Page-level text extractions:
________________________________________

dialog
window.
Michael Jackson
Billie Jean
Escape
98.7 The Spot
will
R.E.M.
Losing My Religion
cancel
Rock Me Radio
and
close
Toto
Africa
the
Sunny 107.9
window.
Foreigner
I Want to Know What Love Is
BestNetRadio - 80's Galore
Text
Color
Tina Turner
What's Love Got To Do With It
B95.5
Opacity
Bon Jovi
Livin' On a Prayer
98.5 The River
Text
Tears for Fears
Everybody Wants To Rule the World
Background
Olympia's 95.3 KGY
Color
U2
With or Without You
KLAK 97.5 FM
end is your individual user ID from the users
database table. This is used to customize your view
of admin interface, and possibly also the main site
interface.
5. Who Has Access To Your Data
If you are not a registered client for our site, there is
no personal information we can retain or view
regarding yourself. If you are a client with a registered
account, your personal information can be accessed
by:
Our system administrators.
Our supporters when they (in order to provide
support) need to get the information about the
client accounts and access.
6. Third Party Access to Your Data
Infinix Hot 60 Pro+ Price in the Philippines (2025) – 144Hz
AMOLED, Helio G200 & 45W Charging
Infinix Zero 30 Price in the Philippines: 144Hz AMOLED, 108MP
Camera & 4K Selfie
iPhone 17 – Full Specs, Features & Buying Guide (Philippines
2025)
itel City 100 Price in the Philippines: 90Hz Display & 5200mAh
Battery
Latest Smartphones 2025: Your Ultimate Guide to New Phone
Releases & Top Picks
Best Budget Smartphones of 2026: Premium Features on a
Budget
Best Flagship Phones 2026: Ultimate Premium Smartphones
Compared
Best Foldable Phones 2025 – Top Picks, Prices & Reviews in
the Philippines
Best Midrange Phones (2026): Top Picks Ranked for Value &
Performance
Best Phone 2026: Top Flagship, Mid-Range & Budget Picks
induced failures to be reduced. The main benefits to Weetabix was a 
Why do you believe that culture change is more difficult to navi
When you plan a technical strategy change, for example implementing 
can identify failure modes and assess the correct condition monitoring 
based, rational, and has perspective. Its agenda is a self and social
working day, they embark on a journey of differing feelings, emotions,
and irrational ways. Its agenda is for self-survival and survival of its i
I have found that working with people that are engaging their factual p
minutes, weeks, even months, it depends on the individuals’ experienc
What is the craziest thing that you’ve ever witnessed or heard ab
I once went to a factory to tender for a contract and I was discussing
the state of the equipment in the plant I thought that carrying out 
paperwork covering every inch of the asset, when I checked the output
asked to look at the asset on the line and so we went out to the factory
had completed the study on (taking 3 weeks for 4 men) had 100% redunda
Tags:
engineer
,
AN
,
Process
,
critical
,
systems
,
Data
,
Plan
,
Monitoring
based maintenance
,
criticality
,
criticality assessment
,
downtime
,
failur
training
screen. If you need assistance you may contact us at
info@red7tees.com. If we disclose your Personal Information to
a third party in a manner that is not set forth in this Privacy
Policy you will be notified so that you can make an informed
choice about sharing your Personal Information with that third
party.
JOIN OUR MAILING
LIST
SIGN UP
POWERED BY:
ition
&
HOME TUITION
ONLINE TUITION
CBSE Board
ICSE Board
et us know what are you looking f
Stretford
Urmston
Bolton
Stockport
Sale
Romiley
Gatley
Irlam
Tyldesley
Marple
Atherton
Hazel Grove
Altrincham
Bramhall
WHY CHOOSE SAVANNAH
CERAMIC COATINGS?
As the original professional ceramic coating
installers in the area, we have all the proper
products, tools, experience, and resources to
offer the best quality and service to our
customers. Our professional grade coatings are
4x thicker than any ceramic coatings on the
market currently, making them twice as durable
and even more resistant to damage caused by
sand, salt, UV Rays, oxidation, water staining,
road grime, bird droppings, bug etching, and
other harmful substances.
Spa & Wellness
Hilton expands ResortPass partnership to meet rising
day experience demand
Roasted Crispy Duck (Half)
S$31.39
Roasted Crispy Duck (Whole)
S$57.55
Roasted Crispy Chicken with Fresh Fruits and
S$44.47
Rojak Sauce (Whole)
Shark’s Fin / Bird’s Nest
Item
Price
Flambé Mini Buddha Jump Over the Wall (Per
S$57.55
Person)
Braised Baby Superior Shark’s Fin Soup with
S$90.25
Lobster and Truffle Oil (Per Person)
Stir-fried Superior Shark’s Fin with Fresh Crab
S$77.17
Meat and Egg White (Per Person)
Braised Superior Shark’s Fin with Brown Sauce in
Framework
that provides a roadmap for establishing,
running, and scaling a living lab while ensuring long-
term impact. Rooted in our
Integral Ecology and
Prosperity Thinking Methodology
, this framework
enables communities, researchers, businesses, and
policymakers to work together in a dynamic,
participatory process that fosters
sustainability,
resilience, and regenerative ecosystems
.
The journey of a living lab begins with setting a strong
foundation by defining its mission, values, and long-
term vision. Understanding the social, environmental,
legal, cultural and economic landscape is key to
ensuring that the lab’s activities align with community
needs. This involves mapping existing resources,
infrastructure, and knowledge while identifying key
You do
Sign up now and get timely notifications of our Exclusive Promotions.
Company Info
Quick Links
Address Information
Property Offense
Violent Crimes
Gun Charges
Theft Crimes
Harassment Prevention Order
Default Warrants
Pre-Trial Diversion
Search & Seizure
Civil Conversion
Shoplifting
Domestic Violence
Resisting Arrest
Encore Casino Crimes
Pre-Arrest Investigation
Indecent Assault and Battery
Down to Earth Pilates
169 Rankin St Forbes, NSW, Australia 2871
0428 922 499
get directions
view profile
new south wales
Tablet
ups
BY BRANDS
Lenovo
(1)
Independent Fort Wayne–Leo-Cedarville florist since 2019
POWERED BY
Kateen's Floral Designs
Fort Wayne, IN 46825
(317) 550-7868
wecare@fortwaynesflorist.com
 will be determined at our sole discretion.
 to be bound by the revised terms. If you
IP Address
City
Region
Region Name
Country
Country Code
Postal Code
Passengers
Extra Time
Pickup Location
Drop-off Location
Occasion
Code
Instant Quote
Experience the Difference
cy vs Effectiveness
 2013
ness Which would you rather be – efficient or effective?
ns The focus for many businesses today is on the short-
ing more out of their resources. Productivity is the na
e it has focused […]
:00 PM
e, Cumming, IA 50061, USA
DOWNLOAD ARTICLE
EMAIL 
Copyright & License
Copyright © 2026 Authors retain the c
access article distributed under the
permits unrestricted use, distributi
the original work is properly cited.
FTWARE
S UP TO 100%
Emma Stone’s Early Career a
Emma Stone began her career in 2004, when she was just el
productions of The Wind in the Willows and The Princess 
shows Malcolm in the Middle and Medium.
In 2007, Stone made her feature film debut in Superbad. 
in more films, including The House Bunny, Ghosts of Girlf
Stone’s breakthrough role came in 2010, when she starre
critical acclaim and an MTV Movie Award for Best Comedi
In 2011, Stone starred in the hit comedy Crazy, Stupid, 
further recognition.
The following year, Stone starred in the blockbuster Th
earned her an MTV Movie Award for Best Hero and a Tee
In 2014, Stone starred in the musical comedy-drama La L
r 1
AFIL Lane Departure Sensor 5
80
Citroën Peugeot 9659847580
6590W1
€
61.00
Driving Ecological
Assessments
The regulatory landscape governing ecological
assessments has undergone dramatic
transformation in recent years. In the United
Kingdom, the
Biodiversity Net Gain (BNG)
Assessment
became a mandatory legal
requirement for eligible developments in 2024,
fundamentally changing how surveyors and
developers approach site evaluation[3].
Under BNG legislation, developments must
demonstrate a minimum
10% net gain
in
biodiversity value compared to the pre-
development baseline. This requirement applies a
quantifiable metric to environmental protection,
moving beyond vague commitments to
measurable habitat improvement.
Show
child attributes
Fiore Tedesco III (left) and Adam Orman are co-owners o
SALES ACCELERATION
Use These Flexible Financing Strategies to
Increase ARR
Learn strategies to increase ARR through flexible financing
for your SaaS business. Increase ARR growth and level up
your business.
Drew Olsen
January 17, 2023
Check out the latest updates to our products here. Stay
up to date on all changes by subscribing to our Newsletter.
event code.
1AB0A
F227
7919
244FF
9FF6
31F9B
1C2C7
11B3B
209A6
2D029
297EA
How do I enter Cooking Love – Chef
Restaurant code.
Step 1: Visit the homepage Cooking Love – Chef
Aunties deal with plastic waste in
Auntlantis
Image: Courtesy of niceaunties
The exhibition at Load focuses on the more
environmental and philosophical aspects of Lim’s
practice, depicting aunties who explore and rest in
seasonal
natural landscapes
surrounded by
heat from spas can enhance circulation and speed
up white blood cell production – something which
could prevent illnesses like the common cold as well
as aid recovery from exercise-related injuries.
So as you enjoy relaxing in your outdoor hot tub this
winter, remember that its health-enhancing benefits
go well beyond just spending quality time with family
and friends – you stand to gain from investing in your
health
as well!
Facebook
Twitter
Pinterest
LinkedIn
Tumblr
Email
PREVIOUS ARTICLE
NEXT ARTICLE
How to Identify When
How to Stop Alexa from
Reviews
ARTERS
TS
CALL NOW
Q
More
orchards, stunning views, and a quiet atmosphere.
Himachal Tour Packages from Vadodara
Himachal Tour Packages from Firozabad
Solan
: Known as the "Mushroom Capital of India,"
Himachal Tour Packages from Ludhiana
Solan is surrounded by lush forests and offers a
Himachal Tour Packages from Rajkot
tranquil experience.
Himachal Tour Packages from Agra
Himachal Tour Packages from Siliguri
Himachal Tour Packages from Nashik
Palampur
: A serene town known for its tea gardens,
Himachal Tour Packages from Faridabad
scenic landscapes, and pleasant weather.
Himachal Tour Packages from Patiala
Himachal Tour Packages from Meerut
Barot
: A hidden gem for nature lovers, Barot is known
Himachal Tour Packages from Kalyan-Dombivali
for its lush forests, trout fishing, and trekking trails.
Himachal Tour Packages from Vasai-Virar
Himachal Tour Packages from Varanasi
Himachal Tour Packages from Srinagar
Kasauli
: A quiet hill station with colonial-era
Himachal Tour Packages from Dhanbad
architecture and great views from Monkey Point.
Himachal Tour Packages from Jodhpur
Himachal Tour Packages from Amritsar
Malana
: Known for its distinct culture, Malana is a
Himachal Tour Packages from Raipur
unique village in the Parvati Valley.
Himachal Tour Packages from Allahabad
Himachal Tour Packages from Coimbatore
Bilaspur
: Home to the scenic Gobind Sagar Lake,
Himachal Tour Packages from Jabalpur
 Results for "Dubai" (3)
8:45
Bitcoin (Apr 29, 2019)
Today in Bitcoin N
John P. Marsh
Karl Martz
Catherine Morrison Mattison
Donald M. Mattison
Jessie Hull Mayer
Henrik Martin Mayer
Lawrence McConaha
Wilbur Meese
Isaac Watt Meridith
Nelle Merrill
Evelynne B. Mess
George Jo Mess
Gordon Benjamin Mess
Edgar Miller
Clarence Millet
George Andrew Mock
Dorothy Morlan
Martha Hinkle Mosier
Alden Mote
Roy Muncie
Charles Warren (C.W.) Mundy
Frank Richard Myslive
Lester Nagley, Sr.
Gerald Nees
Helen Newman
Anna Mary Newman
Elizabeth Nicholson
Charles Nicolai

________________________________________

- **Task requirements**: Bring together all lines of the entries above in which the string "living" occurs.

- **Exercise solution**:
running, and scaling a living lab while ensuring long-
The journey of a living lab begins with setting a strong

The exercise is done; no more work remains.